## Work request
Reproduce the material below only from the line with "Outlined on this slice (outlined" to the line with "Breast MRI (dynamic contrast-enhanced), one axial slice; slice", both included, keeping each line exact and dropping the pictures.

## Data for analysis
◆ ◆ ◆ ◆

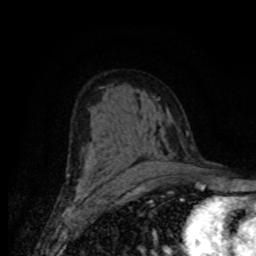
Breast MRI (dynamic contrast-enhanced), one axial slice. Slice 44 of 80 in the series (ordered by position). Cropped to one breast. Dynamic contrast-enhanced series, time point 2 of 8 at this slice position (early post-contrast). 1.5 T. TE 4.2 ms, TR 7 ms. 256 × 256 image matrix, field of view 155 × 155 mm. Female patient.
Annotated regions visible in this slice (semi-automatically segmented with operator editing):
- enhancing-tissue mask used for the functional tumour volume (all voxels passing the contrast-enhancement thresholds inside the analysis volume; usually the tumour): bounding box (x1, y1, x2, y2) in pixels: (76, 152, 179, 188)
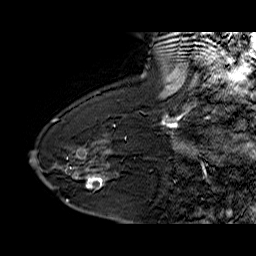
Breast MRI (dynamic contrast-enhanced), one sagittal slice; slice 44 of 60 in the series (ordered by position); dynamic contrast-enhanced series, time point 2 of 6 at this slice position (early post-contrast); 1.5 T; TE 6.4 ms, TR 32.9 ms; 4 mm slice thickness; 256 × 256 image matrix, field of view 200 × 200 mm. Female patient. Case-level facts recorded for this patient, not image findings: setting: breast cancer imaged before/during neoadjuvant chemotherapy; receptor status: HR-positive, HER2-negative.
Structures marked on this image (semi-automatically segmented with operator editing):
- analysis volume of interest (the breast-tissue region the enhancement analysis was run in; not a lesion): bounding box [x1, y1, x2, y2] px = [68, 154, 129, 203]
- tumour enhancement mask (voxels above the 100 % enhancement threshold inside the analysis volume of interest): [76, 176, 107, 189]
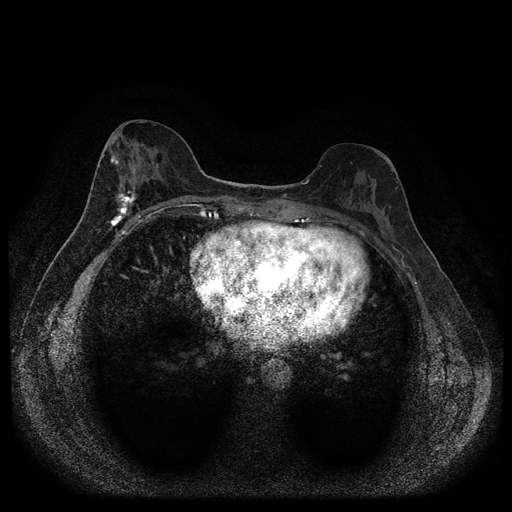
Breast MRI (dynamic contrast-enhanced, multi-phase), one axial slice; slice 44 of 116 in the series (ordered by position); dynamic contrast-enhanced series, time point 2 of 5 at this slice position (early post-contrast); 1.5 T; TE 2.7 ms, TR 5.4 ms; 512 × 512 image matrix. Female patient, age 49 years.
Annotated regions visible in this slice (semi-automatic segmentation, software-assisted and operator-edited):
- breast lesion (labelled 'tumour' in the annotation; benign lesions carry a separate 'benign' label): bounding box <107,155,140,231> (left, top, right, bottom; pixels)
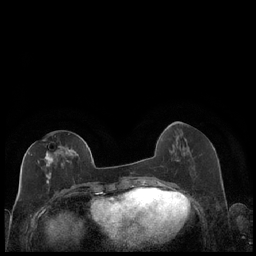
Breast MRI (dynamic contrast-enhanced), one axial slice; position 78 of 248 along the scan axis; dynamic contrast-enhanced series, time point 2 of 7 at this slice position (early post-contrast); 1.5 T; TE 1.9 ms, TR 4.2 ms; 0.8 mm slice thickness; 256 × 256 image matrix, field of view 320 × 320 mm. Female patient.
Annotated regions visible in this slice (semi-automatically segmented with operator editing):
- enhancing-tissue mask used for the functional tumour volume (all voxels passing the contrast-enhancement thresholds inside the analysis volume; usually the tumour): box from (x=28, y=144) to (x=87, y=185) px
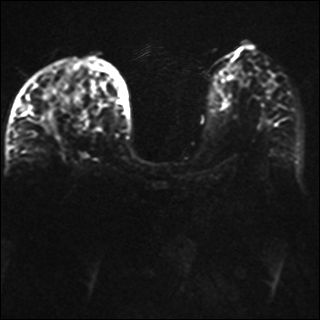
Breast MRI, one axial slice; diffusion-weighted series; image 2 of 4 stored at this slice position (different b-values; order by instance number); 1.5 T; 4 mm slice thickness; 320 × 320 image matrix, field of view 330 × 330 mm. Female patient.
Outlined on this slice (outlined manually by an expert reader):
- tumour on diffusion-weighted imaging: bounding box <41,113,55,132> (left, top, right, bottom; pixels)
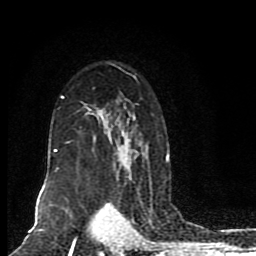
Breast MRI (dynamic contrast-enhanced), one axial slice; slice 58 of 80 in the series (ordered by position); cropped to one breast; dynamic contrast-enhanced series, time point 2 of 8 at this slice position (early post-contrast); 1.5 T; TE 4.2 ms, TR 7 ms; 256 × 256 image matrix, field of view 165 × 165 mm. Female patient.
Outlined on this slice (semi-automatically segmented with operator editing):
- enhancing-tissue mask used for the functional tumour volume (all voxels passing the contrast-enhancement thresholds inside the analysis volume; usually the tumour): bounding box [x1, y1, x2, y2] px = [51, 75, 169, 205]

◆ ◆ ◆ ◆

## Response area
Outlined on this slice (outlined manually by an expert reader):
- tumour on diffusion-weighted imaging: bounding box <41,113,55,132> (left, top, right, bottom; pixels)
Breast MRI (dynamic contrast-enhanced), one axial slice; slice 58 of 80 in the series (ordered by position); cropped to one breast; dynamic contrast-enhanced series, time point 2 of 8 at this slice position (early post-contrast); 1.5 T; TE 4.2 ms, TR 7 ms; 256 × 256 image matrix, field of view 165 × 165 mm. Female patient.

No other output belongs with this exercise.